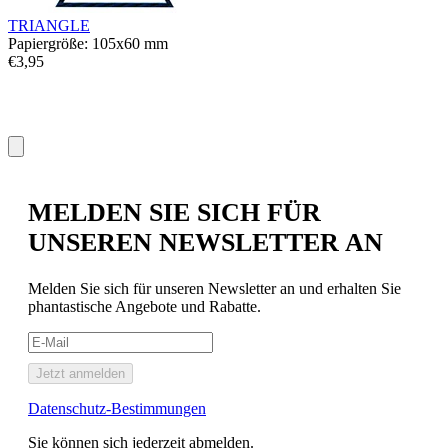
TRIANGLE
Papiergröße: 105x60 mm
€3,95
MELDEN SIE SICH FÜR
UNSEREN NEWSLETTER AN
Melden Sie sich für unseren Newsletter an und erhalten Sie
phantastische Angebote und Rabatte.
Jetzt anmelden
Datenschutz-Bestimmungen
Sie können sich jederzeit abmelden.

+ + + +

◆ Problem to work on: Could you retype every record above exactly, leaving the pictures out?

◆ Exercise output:
TRIANGLE
Papiergröße: 105x60 mm
€3,95
MELDEN SIE SICH FÜR
UNSEREN NEWSLETTER AN
Melden Sie sich für unseren Newsletter an und erhalten Sie
phantastische Angebote und Rabatte.
Jetzt anmelden
Datenschutz-Bestimmungen
Sie können sich jederzeit abmelden.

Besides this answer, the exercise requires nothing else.